Have you wondered what it is Rusev is saying at the beginning of his entrance music? It’s been driving me crazy because I couldn’t make it out. Then I finally saw it in one of his tweets and spent a little time with Google Translate.

Rusev udrya Rusev machka! is Bulgarian. It’s hard to hear in his entrance: I always thought I heard budrya instead of udrya. Machka stumped me because in Russian that sounds like “little ball”. I also wondered if it was a borrowed version of the word “match”. In general I’ve thought he was speaking Bulgarian because I recognized it as a non-Russian Slavic language, but then he has little off-mike conversations with Lana so I wasn’t sure if perhaps I just couldn’t make him out. Russian and Bulgarian are similar, but Bulgarian is not one of the Slavic languages I’ve spent time around so I don’t have a sense of its differences.

Anyway, what he’s saying is unsurprising: Rusev hit Rusev crush! In my opinion he sounds like a hulking troll, like “Me hungry me eat!” Which is funny, because as his English improves he sounds more like a cunning, formidable nationalist heel than a brutish meatheaded import. His English promos must be scripted, but he delivers them like he means it. The ya and a on the verbs udrya and matchka are gerund endings, so more literally this is something like “Rusev hitting Rusev crushing.” But that’s awkward, must be a structure that doesn’t translate quite right.

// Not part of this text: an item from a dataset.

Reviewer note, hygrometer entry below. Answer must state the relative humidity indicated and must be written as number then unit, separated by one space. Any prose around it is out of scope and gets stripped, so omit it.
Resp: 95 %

Or maybe it’s the grammar of a hulking troll in Bulgaria.

Lana, by the way, has crystal clear Russian. When most Russian women speak to me I’m a deer in the headlights, despite my skills at translating difficult prose. I’m just really weak at oral comprehension, I have to see the words to make sense of them. But Lana’s diction and accent are like that of an angel to my ever-struggling ears. I know what she’s saying, every time! I also wrote about her linguistic curiosities here.

If you’re visiting this post as a translator, student, or native speaker of a Slavic language, I would love to hear your take on the words of Lana and Rusev. I’m also wondering if there’s a place somewhere on the interwebs where people are discussing these two from a critical perspective, either in English or any other language. Please chime in if you have any leads.

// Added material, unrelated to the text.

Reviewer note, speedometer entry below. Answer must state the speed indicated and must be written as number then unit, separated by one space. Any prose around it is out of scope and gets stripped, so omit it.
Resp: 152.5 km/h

5 thoughts on “On What Rusev Is Saying (Русев удря Русев мачка!)

  1. Whatever you do, don’t try to ask Siri what it is. She thinks you’re asking about “much cock”. Thanks for the info!

      • I heard that as well. She was actually in the movie Pitch Perfect. I spotted her in a crowd of girls singing. You have to really be amped about your gimmick to work that hard to learn Russian, which sounds like a difficult language. She sounds good to me anyway, a person born in Russia might say she’s terrible. 👍🏻

      • If I might nitpick the semantics, the character Lana is Russian. The actress CJ Perry is from Florida. To my trained but not native ear, her Russian can pass for native. I believe she spend part of her childhood in that part of the world. (Lithuania maybe?)